Gruselkuchen: Christine McConnell backt die besten 'creepy cakes'

Christine McConnell backt die besten Gruselkuchen der Welt
Christine McConnell backt die besten Gruselkuchen der Welt 03:14

Christine McConnell: Die besten Gruselkuchen der Welt

In Christine McConnells Kühlschrank übernachtet so mancher Albtraum. Die 34-Jährige aus Twin Peaks in Kalifornien (USA) backt die gruseligsten Kuchen der Welt. Sie ist eine wahre Expertin für Gruselkuchen in Form von Monstern und Aliens.
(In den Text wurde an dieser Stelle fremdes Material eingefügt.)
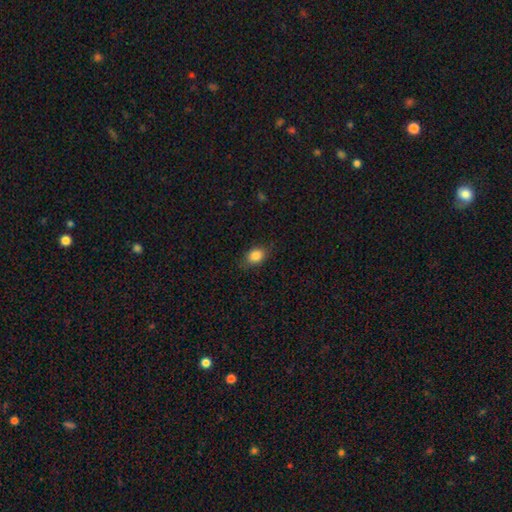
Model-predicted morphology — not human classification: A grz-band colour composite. It shows a smooth galaxy with no disk features (85%) that is in between round and cigar-shaped (69%). Merging: none (80%).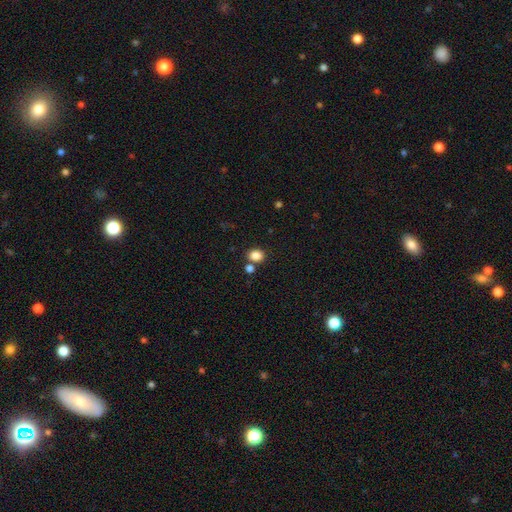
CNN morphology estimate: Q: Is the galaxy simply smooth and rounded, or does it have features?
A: smooth — 85%.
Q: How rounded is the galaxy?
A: round — 52%.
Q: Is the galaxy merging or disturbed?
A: none — 70%.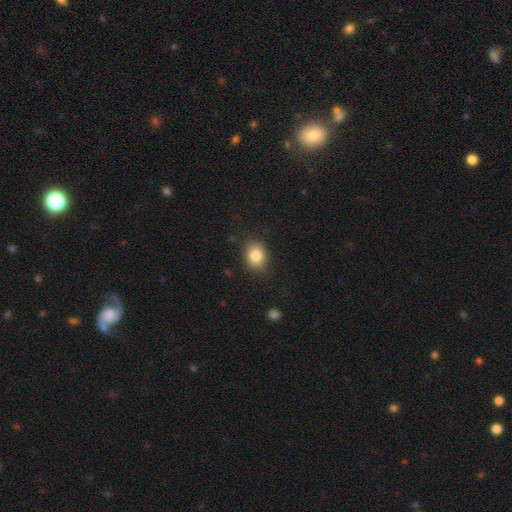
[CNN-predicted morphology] smooth-or-featured: smooth: 84% | star or artifact: 9% | featured or disk: 7%
  how-rounded: in between: 57% | round: 42% | cigar-shaped: 1%
  merging: none: 84% | minor disturbance: 12% | major disturbance: 3% | merger: 1%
Christine, eigentlich gelernte Kosmetikerin, backt erst seit vier Jahren. Eine schlichte Obsttorte zu backen war ihr immer schon zu langweilig. Angefangen habe schließlich alles, als sie aus Spaß an einem Backwettbewerb teilgenommen und nichts gewonnen habe, berichtet die heutige Bäckerin. Danach sei ihr Ehrgeiz geweckt gewesen. Ein Jahr lang habe sie Backen geübt und beim nächsten Wettbewerb gewonnen.

Erst backte sie einfache Kreationen, dann immer schwierigere. Irgendwann stellte sie fest, dass sie die schaurigsten Kuchen am schönsten fand.
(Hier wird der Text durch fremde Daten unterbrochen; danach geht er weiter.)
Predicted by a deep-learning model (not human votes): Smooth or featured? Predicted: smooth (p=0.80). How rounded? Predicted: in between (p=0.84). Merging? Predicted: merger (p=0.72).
Genauso wohnt Christine übrigens auch: Im 60er-Jahre-Stil, düster und bizarr. Über sich selbst erzählt sie, dass sie ein großer Fan von gruseligen Horrorfilmen sei. Sie schwärmt von Hitchcock-Filmen, die sie dutzendmal gesehen hat.

Für ihre Horrorkuchen, die sie "creepy cakes" nennt, gibt es keine Back-Anleitungen. Christine muss alles selbst austüfteln. Während ihrer Back-Sessions läuft die Klimaanlage immer auf vollen Touren, denn beim Backen muss es so kalt wie möglich sein, damit sich die Backzutaten, wie beispielweise die Buttercreme, nicht erwärmen.

Sogar für die Premiere von Tim Burtons neuestem Kinofilm schuf Christine McConnell schon einen Gruselkuchen. Der Meister des Bizarren wollte etwas Besonderes zum Kinostart – und bekam es!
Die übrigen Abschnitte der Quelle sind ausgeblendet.